Заговорили о благодетелях, и вдруг моё внимание было поглощено словами архиерея.

— Вы меня извините, а я только тут одну благотворительницу и знаю. Не тебя, не тебя! — успокоил он взволновавшуюся было полковницу. — У тебя не филантропия, а как бы это сказать — министерство финансов.

— Вы про кого это, ваше…

— Есть, есть такая. Благодеет втайне и сама себе цены не знает. Творит, как птица поёт, потому что иначе не может. Объясни ей всю её добродетель, — глазами вскинет и засмеётся. Ещё за насмешку над собой примет. У неё вся жизнь на ближнего пошла. Мне и благословлять её совестно. Ей бы самой за нас, грешных, молиться.

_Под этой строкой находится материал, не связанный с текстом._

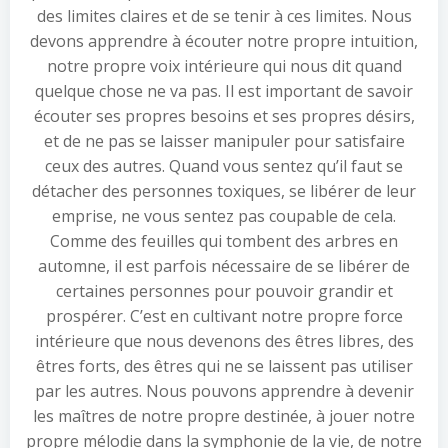
des limites claires et de se tenir à ces limites. Nous
devons apprendre à écouter notre propre intuition,
notre propre voix intérieure qui nous dit quand
quelque chose ne va pas. Il est important de savoir
écouter ses propres besoins et ses propres désirs,
et de ne pas se laisser manipuler pour satisfaire
ceux des autres. Quand vous sentez qu’il faut se
détacher des personnes toxiques, se libérer de leur
emprise, ne vous sentez pas coupable de cela.
Comme des feuilles qui tombent des arbres en
automne, il est parfois nécessaire de se libérer de
certaines personnes pour pouvoir grandir et
prospérer. C’est en cultivant notre propre force
intérieure que nous devenons des êtres libres, des
êtres forts, des êtres qui ne se laissent pas utiliser
par les autres. Nous pouvons apprendre à devenir
les maîtres de notre propre destinée, à jouer notre
propre mélodie dans la symphonie de la vie, de notre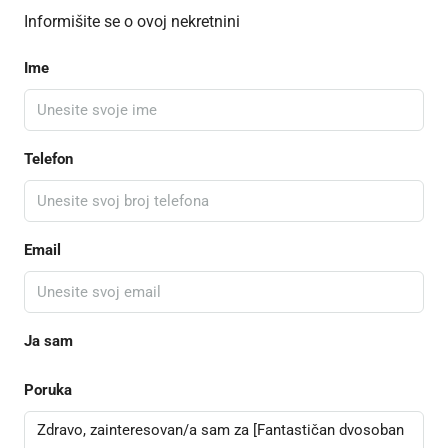
Informišite se o ovoj nekretnini
Ime
Telefon
Email
Ja sam
Poruka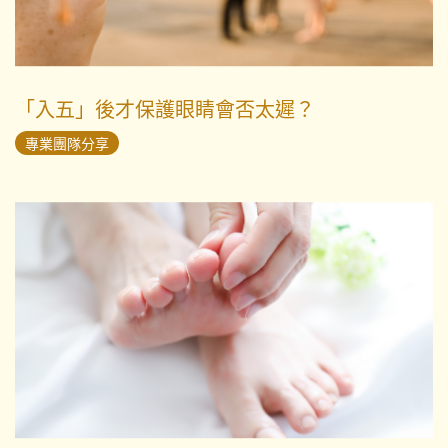
「入五」後才保護眼睛會否太遲？
專業團隊分享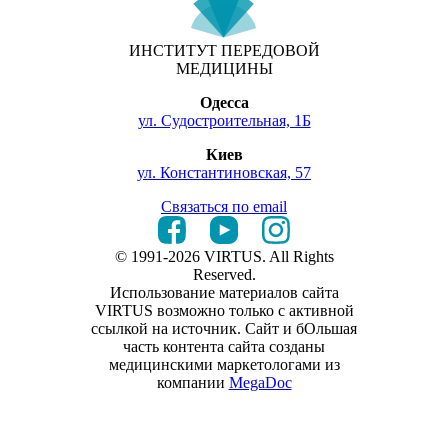
ИНСТИТУТ ПЕРЕДОВОЙ
МЕДИЦИНЫ
Одесса
ул. Судостроительная, 1Б
Киев
ул. Константиновская, 57
Связаться по email
© 1991-2026 VIRTUS. All Rights
Reserved.
Использование материалов сайта
VIRTUS возможно только с активной
ссылкой на источник. Сайт и бОльшая
часть контента сайта созданы
медицинскими маркетологами из
компании
MegaDoc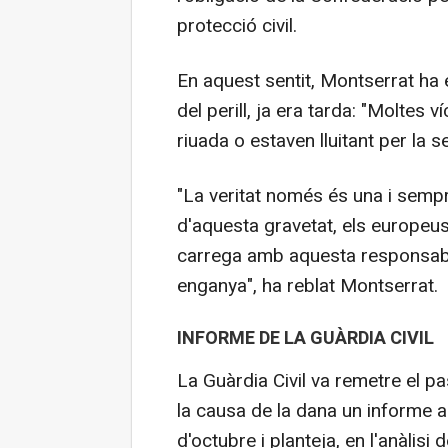
protecció civil.
En aquest sentit, Montserrat ha
del perill, ja era tarda: "Moltes 
riuada o estaven lluitant per la s
"La veritat només és una i semp
d'aquesta gravetat, els europeu
carrega amb aquesta responsabil
enganya", ha reblat Montserrat.
INFORME DE LA GUÀRDIA CIVIL
La Guàrdia Civil va remetre el pa
la causa de la dana un informe a
d'octubre i planteja, en l'anàlisi 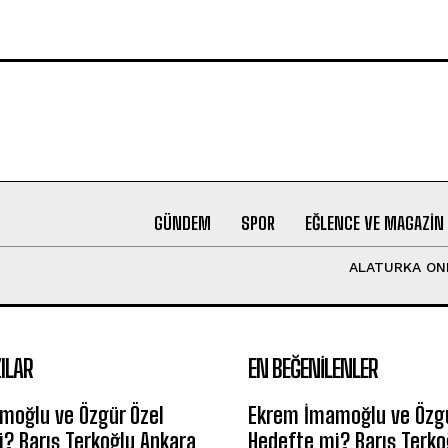
GÜNDEM
SPOR
EĞLENCE VE MAGAZIN
ALATURKA ON
ILAR
EN BEĞENILENLER
moğlu ve Özgür Özel
Ekrem İmamoğlu ve Özgü
? Barış Terkoğlu Ankara
Hedefte mi? Barış Terko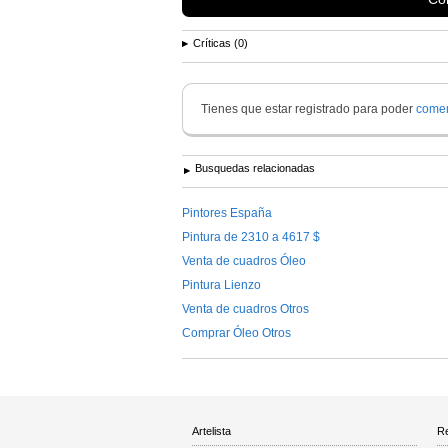
Críticas (0)
Tienes que estar registrado para poder
comen
Busquedas relacionadas
Pintores España
Pintura de 2310 a 4617 $
Venta de cuadros Óleo
Pintura Lienzo
Venta de cuadros Otros
Comprar Óleo Otros
Artelista
Re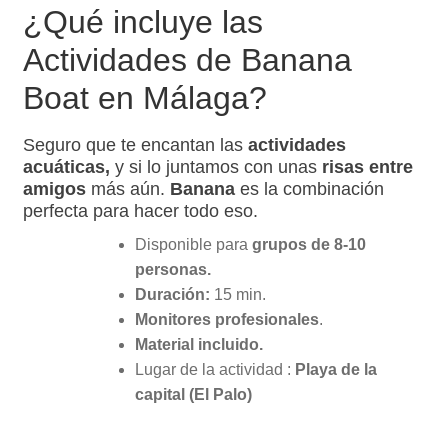
¿Qué incluye las
Actividades de Banana
Boat en Málaga?
Seguro que te encantan las
actividades
acuáticas,
y si lo juntamos con unas
risas entre
amigos
más aún.
Banana
es la combinación
perfecta para hacer todo eso.
Disponible para
grupos de 8-10
personas.
Duración:
15 min.
Monitores profesionales
.
Material incluido.
Lugar de la actividad :
Playa de la
capital (El Palo)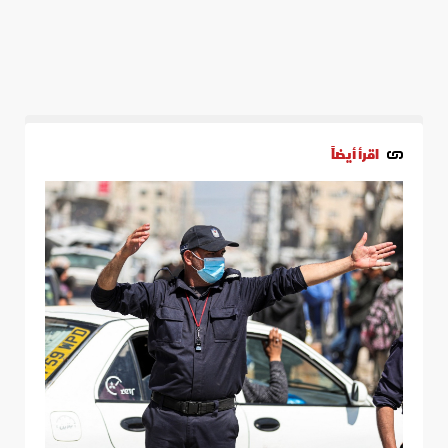
اقرأ أيضاً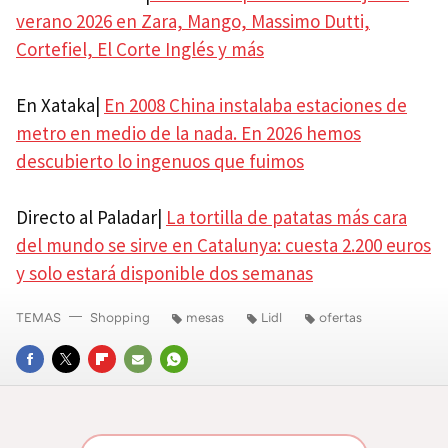
verano 2026 en Zara, Mango, Massimo Dutti,
Cortefiel, El Corte Inglés y más
En Xataka|
En 2008 China instalaba estaciones de
metro en medio de la nada. En 2026 hemos
descubierto lo ingenuos que fuimos
Directo al Paladar|
La tortilla de patatas más cara
del mundo se sirve en Catalunya: cuesta 2.200 euros
y solo estará disponible dos semanas
TEMAS
Shopping
mesas
Lidl
ofertas
FACEBOOK
TWITTER
FLIPBOARD
E-
WHATSAPP
MAIL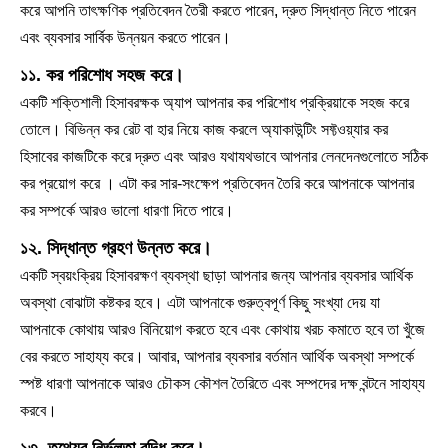
করে আপনি তাৎক্ষণিক প্রতিবেদন তৈরী করতে পারেন, দ্রুত সিদ্ধান্ত নিতে পারেন
এবং ব্যবসার সার্বিক উন্নয়ন করতে পারেন।
১১. কর পরিশোধ সহজ করে।
একটি শক্তিশালী হিসাবরক্ষক অ্যাপ আপনার কর পরিশোধ প্রক্রিয়াকে সহজ করে
তোলে। বিভিন্ন কর রেট বা হার নিয়ে কাজ করলে অ্যাকাউন্টিং সফ্টওয়্যার কর
হিসাবের কাজটিকে করে দ্রুত এবং আরও যথাযথভাবে আপনার লেনদেনগুলোতে সঠিক
কর প্রয়োগ করে । এটা কর সার-সংক্ষেপ প্রতিবেদন তৈরি করে আপনাকে আপনার
কর সম্পর্কে আরও ভালো ধারণা দিতে পারে।
১২. সিদ্ধান্ত গ্রহণ উন্নত করে।
একটি স্বয়ংক্রিয় হিসাবরক্ষণ ব্যবস্থা ছাড়া আপনার জন্য আপনার ব্যবসার আর্থিক
অবস্থা বোঝাটা কষ্টকর হবে। এটা আপনাকে গুরুত্বপূর্ণ কিছু সংখ্যা দেয় যা
আপনাকে কোথায় আরও বিনিয়োগ করতে হবে এবং কোথায় খরচ কমাতে হবে তা খুঁজে
বের করতে সাহায্য করে। আবার, আপনার ব্যবসার বর্তমান আর্থিক অবস্থা সম্পর্কে
স্পষ্ট ধারণা আপনাকে আরও চৌকস কৌশল তৈরিতে এবং সম্পদের দক্ষ বন্টনে সাহায্য
করবে।
১৩. তথ্যের নির্ভুলতা বৃদ্ধি করে।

— Что-то мы здесь таких не знаем.

— А вы, дамы, около себя поищите, — и лицо его приняло лукавое выражение.

— Княжна Баламутова?

— Ну, тоже! Она всё по печатным бланкам. У неё рубль, и то по прошению разве достанется. И чтобы непременно потом в газетах… Нет, вы ещё поближе поищите.

— Загадку вы загадали.

— Ну, уж так и быть. Я про девицу Анфису.

Кругом засмеялись. Очевидно, за шутку приняли. Многие дамы покраснели.

— Вы чего это? Я вправду, ведь.

— Первый раз слышу, — заметил губернатор.

— Ну, а я давно осведомлён.

— Что ж она может? Какая-нибудь нищая! — обиделась полковница.

— А ты поезжай к ней да посмотри. Она, ведь, не лукавит, а по простоте. Настоящее дело у неё.

— Для благотворительности правильной, прежде всего, большие деньги нужны.

— Ан и ошиблась! Добрая воля да сердце, — вот что нужно. И всегда я скажу: вам, барыни, до Анфисы куда как далеко, как до звезды небесной.

Но тут разговор отвлёкся в сторону, и архиерей опять погрузился в величавое молчание. После обеда мне к нему не удалось подойти. Все разъезжались, да и старик был утомлён.

— Что это он про Анфису? — спросил я у кого-то.

— Шутит, должно быть. Какая она благотворительница? Целые дни на побегушках. Сама с хлеба на квас перебивается.

VI

Случай, наконец, открыл мне, в чём заключается её рукомесло. У моего подъезда на неё налетел пьяный извозчик с ещё более пьяным седоком, самозваным скотским врачом из цыган, Гаврилой Буфетовым.

— Жги! — взвизгнул он над несчастною старухой.

Та так и покатилась в сторону. Я выходил в эту минуту как раз вовремя, чтобы поднять её. Она шаталась, падала опять, принималась плакать, и когда я убедил её зайти ко мне оправиться, она вдруг взвизгнула:

— А кардонка-то?

Сама Анфиса осталась цела, зато колёса проехали как раз через эту картонку. Мы кое-как внесли её ко мне. Старуха бросилась к своим сокровищам и облегчённо вздохнула. Я не мог удержаться, чтобы не заглянуть туда. В картонке было несколько платьев почти новых, завёрнутых в простыню. Извозчик их помял, но не попортил.